→ LO QUE SE PIDE
Según el texto sobre el pabellón con baranda, ¿qué forma la baranda del plato?

El "Compartir"
SOLEDAD MORILLO BELLOSO
Hubo una época en la que en Venezuela el platillo criollo por excelencia era el pabellón con baranda. Había diversas versiones del mismo, dependiendo de la región del país, pero en líneas generales, con independencia de la zona, en el plato se servía carne mechada, caraotas negras, arroz, arepas de maíz, queso blanco y una baranda de tajadas fritas de plátano maduro. Las caraotas podían ser dulces o saladas. Si se trataba de desayuno, se sumaba un espléndido perico de huevo, preparado con cebolla, tomate y en ocasiones pimentón y ají dulce. El pabellón podía ser con pollo mechado, pescado desmenuzado, carne de cochino en hebras, conejo o chivo, en sustitución de la carne de vacuno. Y en lugar de tajadas, podía tratarse de tostones -o como también se les llama patacones- o maduro horneado, sancochado o cocido en leña. El queso debía ser blanco, fresco o de año. Pero siempre blanco, de leche de vaca o cabra. Las arepas podían ser blancas, amarillas, peladas, fritas o en budare. El pabellón se adornaba con algún suero o nata, y algunos se atrevían a bautizarlo con algún picantico de esos que regañan a la entrada y a la salida.

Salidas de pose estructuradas
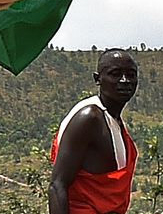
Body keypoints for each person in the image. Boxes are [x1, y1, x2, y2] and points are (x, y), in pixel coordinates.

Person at [50, 51, 138, 214]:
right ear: (98, 79)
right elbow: (57, 185)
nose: (125, 81)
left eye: (131, 75)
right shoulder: (89, 118)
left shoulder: (115, 121)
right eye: (115, 74)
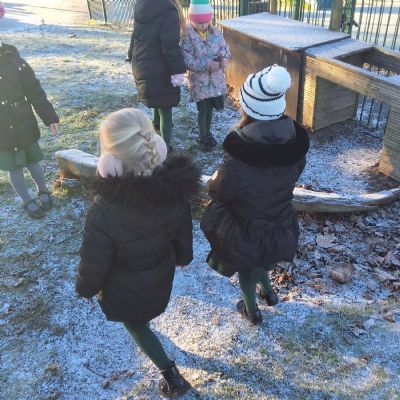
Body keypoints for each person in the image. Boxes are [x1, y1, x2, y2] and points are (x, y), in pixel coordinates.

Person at [76, 108, 200, 398]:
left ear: (110, 160)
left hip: (125, 289)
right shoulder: (174, 190)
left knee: (136, 325)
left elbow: (94, 261)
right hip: (160, 274)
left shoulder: (104, 211)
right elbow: (183, 229)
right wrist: (183, 257)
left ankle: (172, 377)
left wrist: (85, 288)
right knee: (144, 316)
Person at [200, 65, 309, 325]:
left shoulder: (238, 160)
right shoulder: (294, 146)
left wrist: (216, 178)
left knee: (247, 273)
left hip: (247, 230)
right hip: (281, 224)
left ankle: (251, 310)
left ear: (248, 109)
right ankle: (269, 293)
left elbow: (218, 190)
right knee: (263, 263)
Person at [0, 4, 59, 219]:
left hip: (23, 119)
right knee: (14, 167)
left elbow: (34, 90)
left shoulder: (13, 58)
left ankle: (43, 190)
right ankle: (26, 200)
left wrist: (49, 117)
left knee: (33, 160)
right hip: (2, 127)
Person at [126, 0, 187, 151]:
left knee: (157, 98)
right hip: (160, 66)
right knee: (165, 106)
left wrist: (131, 55)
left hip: (142, 62)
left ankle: (156, 126)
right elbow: (170, 46)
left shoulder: (142, 6)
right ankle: (165, 148)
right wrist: (177, 70)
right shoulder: (168, 12)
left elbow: (135, 35)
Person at [180, 0, 230, 151]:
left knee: (211, 109)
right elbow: (186, 60)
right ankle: (203, 136)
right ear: (191, 19)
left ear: (210, 19)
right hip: (199, 81)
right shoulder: (186, 36)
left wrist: (224, 59)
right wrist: (206, 64)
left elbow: (225, 49)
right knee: (203, 109)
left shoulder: (216, 33)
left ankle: (208, 132)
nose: (202, 26)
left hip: (215, 80)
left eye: (205, 22)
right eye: (198, 23)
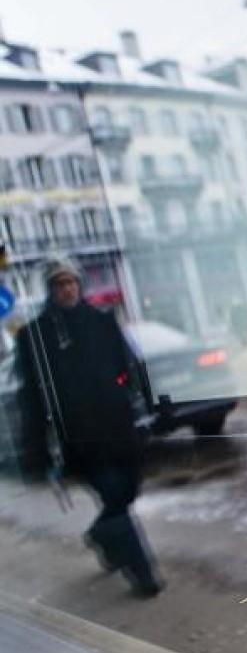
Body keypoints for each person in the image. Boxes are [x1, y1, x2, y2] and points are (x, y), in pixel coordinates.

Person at [15, 256, 164, 598]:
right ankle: (144, 575)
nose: (66, 289)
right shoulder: (35, 336)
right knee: (113, 495)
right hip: (78, 438)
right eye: (58, 284)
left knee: (126, 493)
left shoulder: (101, 321)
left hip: (120, 426)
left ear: (79, 285)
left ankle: (101, 535)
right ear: (50, 290)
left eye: (70, 282)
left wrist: (149, 403)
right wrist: (35, 451)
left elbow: (129, 364)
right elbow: (31, 397)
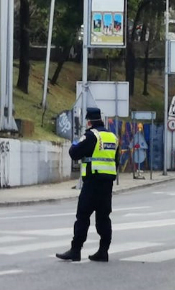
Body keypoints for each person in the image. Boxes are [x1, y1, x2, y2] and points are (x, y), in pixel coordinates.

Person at [56, 108, 119, 262]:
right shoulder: (112, 137)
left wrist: (78, 139)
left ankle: (75, 250)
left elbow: (74, 152)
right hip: (107, 184)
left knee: (82, 216)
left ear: (89, 121)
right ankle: (103, 251)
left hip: (92, 182)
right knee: (104, 217)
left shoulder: (91, 135)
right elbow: (116, 160)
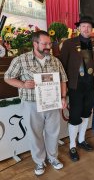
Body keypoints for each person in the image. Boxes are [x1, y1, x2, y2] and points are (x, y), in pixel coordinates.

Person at [4, 30, 68, 175]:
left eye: (49, 43)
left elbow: (63, 79)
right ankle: (39, 162)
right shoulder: (21, 59)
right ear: (35, 43)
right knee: (35, 134)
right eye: (44, 43)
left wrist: (63, 97)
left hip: (52, 103)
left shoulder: (55, 60)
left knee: (53, 133)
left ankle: (53, 158)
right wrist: (23, 84)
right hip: (31, 104)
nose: (48, 46)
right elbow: (8, 77)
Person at [60, 16, 94, 162]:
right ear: (78, 28)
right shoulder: (69, 44)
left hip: (90, 87)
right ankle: (72, 146)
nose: (86, 29)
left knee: (86, 113)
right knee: (75, 116)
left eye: (88, 26)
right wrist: (63, 88)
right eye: (83, 26)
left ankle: (81, 140)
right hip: (75, 87)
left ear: (91, 29)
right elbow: (62, 66)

→ SOLUCIÓN DEL PROBLEMA
Unas tajadas fritas de plátano maduro.